→ Work instruction: Take from the material every line that contains the word "کردن".

→ Excerpted data:
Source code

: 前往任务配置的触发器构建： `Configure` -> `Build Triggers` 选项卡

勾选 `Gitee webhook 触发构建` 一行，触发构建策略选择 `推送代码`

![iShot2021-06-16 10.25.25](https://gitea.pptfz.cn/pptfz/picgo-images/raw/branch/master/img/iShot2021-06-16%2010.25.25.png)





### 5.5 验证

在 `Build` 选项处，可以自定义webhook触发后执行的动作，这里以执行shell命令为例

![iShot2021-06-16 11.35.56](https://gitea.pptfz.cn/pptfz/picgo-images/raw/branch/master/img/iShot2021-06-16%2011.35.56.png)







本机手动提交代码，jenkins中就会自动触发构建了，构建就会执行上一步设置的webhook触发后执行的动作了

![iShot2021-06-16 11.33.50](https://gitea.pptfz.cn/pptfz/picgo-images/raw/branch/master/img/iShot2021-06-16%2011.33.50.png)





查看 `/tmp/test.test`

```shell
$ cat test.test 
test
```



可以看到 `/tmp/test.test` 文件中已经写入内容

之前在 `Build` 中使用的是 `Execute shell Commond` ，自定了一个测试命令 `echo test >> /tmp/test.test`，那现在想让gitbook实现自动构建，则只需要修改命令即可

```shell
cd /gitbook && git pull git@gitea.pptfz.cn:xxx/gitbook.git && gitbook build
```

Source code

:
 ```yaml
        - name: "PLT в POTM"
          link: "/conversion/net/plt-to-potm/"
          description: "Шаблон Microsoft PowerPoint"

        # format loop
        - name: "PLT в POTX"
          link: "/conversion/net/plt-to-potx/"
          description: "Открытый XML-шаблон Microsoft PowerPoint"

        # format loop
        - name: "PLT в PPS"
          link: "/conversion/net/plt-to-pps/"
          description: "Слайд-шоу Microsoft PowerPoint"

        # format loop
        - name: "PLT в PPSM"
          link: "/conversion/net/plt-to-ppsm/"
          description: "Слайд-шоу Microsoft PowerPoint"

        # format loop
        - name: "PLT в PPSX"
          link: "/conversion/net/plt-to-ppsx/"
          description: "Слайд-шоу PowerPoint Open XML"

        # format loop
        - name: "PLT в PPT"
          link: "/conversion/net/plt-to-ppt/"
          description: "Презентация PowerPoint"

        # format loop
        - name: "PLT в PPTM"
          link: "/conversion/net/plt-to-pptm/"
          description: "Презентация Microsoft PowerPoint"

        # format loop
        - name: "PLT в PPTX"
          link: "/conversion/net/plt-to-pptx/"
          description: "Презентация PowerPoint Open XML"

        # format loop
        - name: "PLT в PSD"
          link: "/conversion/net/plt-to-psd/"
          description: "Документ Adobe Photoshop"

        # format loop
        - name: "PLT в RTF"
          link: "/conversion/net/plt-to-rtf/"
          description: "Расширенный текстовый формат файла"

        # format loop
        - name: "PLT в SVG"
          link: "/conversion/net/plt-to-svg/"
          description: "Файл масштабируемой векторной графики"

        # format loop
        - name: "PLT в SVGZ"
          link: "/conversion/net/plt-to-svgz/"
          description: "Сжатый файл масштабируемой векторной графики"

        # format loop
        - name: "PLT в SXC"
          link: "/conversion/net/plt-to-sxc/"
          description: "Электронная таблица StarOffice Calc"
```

==

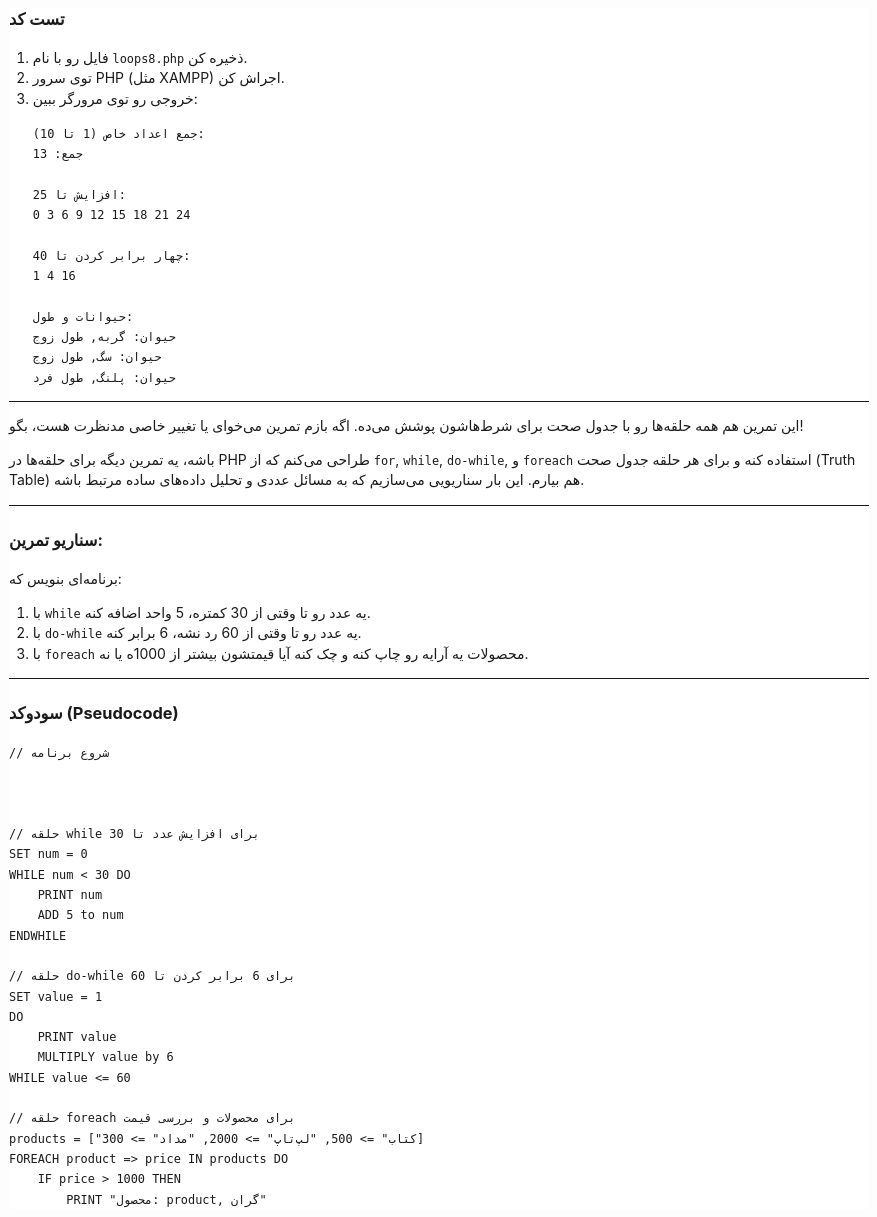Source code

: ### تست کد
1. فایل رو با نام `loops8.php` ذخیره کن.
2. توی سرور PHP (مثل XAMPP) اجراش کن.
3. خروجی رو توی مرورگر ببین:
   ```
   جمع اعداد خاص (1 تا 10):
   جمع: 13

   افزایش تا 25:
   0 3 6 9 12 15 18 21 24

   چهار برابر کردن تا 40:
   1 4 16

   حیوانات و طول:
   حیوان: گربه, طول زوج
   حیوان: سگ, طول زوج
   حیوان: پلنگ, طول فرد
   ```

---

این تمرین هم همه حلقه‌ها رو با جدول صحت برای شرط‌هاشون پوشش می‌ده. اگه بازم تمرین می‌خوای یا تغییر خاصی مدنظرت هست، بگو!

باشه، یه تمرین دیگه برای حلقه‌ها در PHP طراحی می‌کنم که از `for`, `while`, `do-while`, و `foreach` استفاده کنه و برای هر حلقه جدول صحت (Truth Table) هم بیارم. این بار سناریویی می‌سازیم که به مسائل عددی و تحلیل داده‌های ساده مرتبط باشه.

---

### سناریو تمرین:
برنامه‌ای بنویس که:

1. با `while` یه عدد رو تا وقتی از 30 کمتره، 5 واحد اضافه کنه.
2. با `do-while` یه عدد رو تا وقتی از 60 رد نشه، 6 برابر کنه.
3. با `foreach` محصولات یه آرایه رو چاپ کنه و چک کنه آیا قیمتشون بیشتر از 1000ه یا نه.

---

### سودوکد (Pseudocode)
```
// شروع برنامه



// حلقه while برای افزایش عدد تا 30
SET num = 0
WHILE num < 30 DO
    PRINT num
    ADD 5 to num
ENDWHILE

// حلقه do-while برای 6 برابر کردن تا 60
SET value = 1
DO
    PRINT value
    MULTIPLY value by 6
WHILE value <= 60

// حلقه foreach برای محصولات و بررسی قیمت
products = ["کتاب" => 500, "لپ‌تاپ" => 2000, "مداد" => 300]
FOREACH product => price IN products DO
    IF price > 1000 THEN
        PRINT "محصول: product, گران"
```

→ Output below:
   چهار برابر کردن تا 40:
// حلقه do-while برای 6 برابر کردن تا 60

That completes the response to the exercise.